「人生を変える出会いって、お前は信じる?」
赤ら顔でそうぼやいたユージさんの顔を思い出す。酒なんて飲めないくせに、珍しく飲みに行こうなんて言うからおかしいと思っていた。まさかアメリカ行きをそこで聞くとは思ってもいなかったけど。
「運命の出会いでも果たしました?」
目の前のコロッケを一口ほうりこんで俺は聞く。するとユージさんは片手で顔をおさえて、うーんとうなる。これは酔っている。しかも相当に。
「運命って言えば、運命だよな……」
この人がそんな話をしているところなんて見たことがなかったから純粋に興味もわいて、酔っているのをいいことに色々と聞きだした。こんなところでパーソナリティとしての仕事が役立つとは、なんてちょっとおもしろがっていたのもある。あとは、俺の中での直感を確かめたいという思いもあった。
あいつは何も言わなかったし、ユージさんも知り合いかと聞いたときに違うと言ったけれど、俺には確信があった。この人とあいつの間に、なにかがあると。
饒舌になったユージさんの口から流れたことは、まるでドラマの物語のようだった。このふたりは、運命で結ばれているんだとそう思ったし、こんなことが現実で起きるのかと感動もした。けれど、ユージさんは、アメリカに行くことを決意していた。

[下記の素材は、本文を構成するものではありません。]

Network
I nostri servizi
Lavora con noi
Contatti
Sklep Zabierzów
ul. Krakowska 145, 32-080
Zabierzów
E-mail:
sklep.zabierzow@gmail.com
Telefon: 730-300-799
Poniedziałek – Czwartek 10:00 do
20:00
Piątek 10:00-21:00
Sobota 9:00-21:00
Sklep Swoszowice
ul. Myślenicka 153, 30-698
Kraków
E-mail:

俺はただ話を聞くことしか出来ない。あとは、この人の代わりに彼女を見守ることくらいしか──。
「なあ、頼むね。あの子さ、すっげえいい子なんだ。俺の人生を変えてくれた、特別な存在なんだ」
だからさ──
「俺がいなくなったあと、タピちゃんのこと、どうか頼むよ」
そう言って俺にちいさなつむじを見せて、そのままユージさんは眠りの中へと吸い込まれていく。
──こんなのって切なすぎる。だけど俺は、何もできない。夢に向かって進むこの人を、同じように夢を掴もうと努力するあいつを、ただただ見守ることしか。
すうすうと赤ら顔で寝息をたてるユージさんを見ながら祈らずにはいられない。
──二人の未来が、どうか明るくありますように。